するとドアをノックする音が聞こえ、続けて護衛騎士が要件を伝える。
「執政官、お客様がお見えになられました」
「通せ」
ドアが開かれると水色を基調とした煌びやかなドレスに身を包んだ小柄な女性と全身をフード付きのマントで覆った大柄の人物二人が入って来た。
「お久しぶりですわね、ジャコブさん」
「わざわざこのような所に来ていただき申し訳ありません、ウェパル様」
ウェパルと呼ばれた少女はドレスと同じ色をした長い髪をポニーテールにまとめており、髪を左右に揺らしながらジャコブの隣まで歩って来る。
そして彼女も窓から眼下に広がる人々の往来を目を細めて眺める。
「いつも思うのですけれど、陸上は人間が多すぎて息が詰まりそうになりますわ。それに比べて海は広大で自由です。――こんな光景を眺めて何が楽しいんですの?」
「私が何をしなくてもあの橋を渡ろうとするだけで金が入って来るのです。ですからここで感謝の気持ちを込めて見送っているのですよ」
「そんな下卑た笑みで言われても説得力がありませんわね。正直に不労所得万歳とでも言いなさいな。

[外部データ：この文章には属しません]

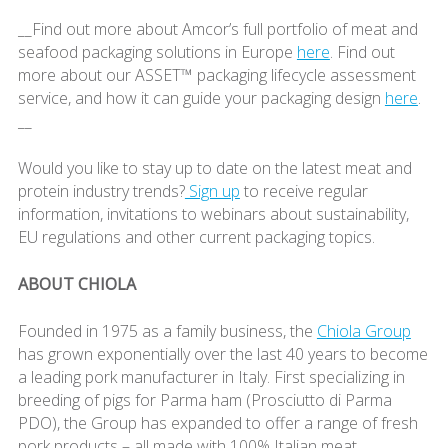
__Find out more about Amcor’s full portfolio of meat and
seafood packaging solutions in Europe
here
. Find out
more about our ASSET™ packaging lifecycle assessment
service, and how it can guide your packaging design
here
.
__
Would you like to stay up to date on the latest meat and
protein industry trends?
Sign up
to receive regular
information, invitations to webinars about sustainability,
EU regulations and other current packaging topics.
ABOUT CHIOLA
Founded in 1975 as a family business, the
Chiola Group
has grown exponentially over the last 40 years to become
a leading pork manufacturer in Italy. First specializing in
breeding of pigs for Parma ham (Prosciutto di Parma
PDO), the Group has expanded to offer a range of fresh
pork products – all made with 100% Italian meat.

――ところで約束の物はちゃんと用意してあるのかしら?」
「勿論です。立ち話もなんですからそちらで話をしましょう」
ジャコブが来客用のソファへとウェパルを誘うと自分は棚の方へと向かいそこの金庫の中から小型の箱を取り出した。
その間ウェパルはソファに足を組んで座って待っており、彼女の後ろには一緒に執務室に入って来た人物二人が立っている。

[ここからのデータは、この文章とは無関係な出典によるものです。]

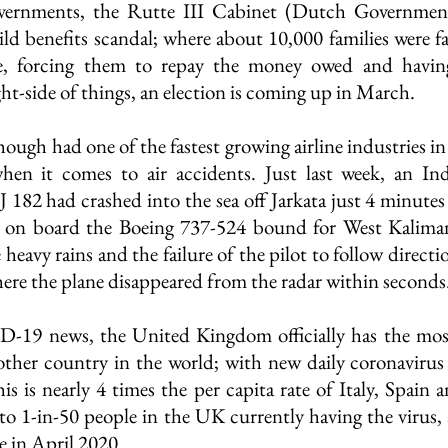
vernments, the Rutte III Cabinet (Dutch Government
hild benefits scandal; where about 10,000 families were fa
e, forcing them to repay the money owed and having 
ht-side of things, an election is coming up in March.
ough had one of the fastest growing airline industries in 
hen it comes to air accidents. Just last week, an Indo
SJ 182 had crashed into the sea off Jarkata just 4 minutes a
 on board the Boeing 737-524 bound for West Kaliman
 heavy rains and the failure of the pilot to follow directi
here the plane disappeared from the radar within seconds
-19 news, the United Kingdom officially has the mo
other country in the world; with new daily coronavirus 
s is nearly 4 times the per capita rate of Italy, Spain 
to 1-in-50 people in the UK currently having the virus, 
e in April 2020.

深くかぶったフードの奥では黄色い大きな目がギョロギョロと動き回っていた。
ジャコブはそんな二人の視線を気味悪いと思いながらも応接用テーブルに箱を置いた。
「ふふ……この二人はあたくしの護衛なので周囲を警戒しているだけです。あなたに危害を加えることは無いので安心しなさいな」
「分かってはいますが、〝ディープ〟は他の亜人族と比べて独特の雰囲気を持っているので中々慣れませんな」
「我々ディープは他種族に比べて平均的に知性が低い事もあって古来から魔物呼ばわりされ淘汰されてきた人種です。それに生活の場が海中という事もあり独自の文化を築いてきた事も他種族との溝が深くなっていった理由の一つですわ。そう簡単には慣れないでしょうね」
そう言いながらウェパルが箱の蓋を開けると中には貴重な魔石や財宝類が詰められていた。
ウェパルは一つの魔石を摘み蕩けた表情で見つめるのであった。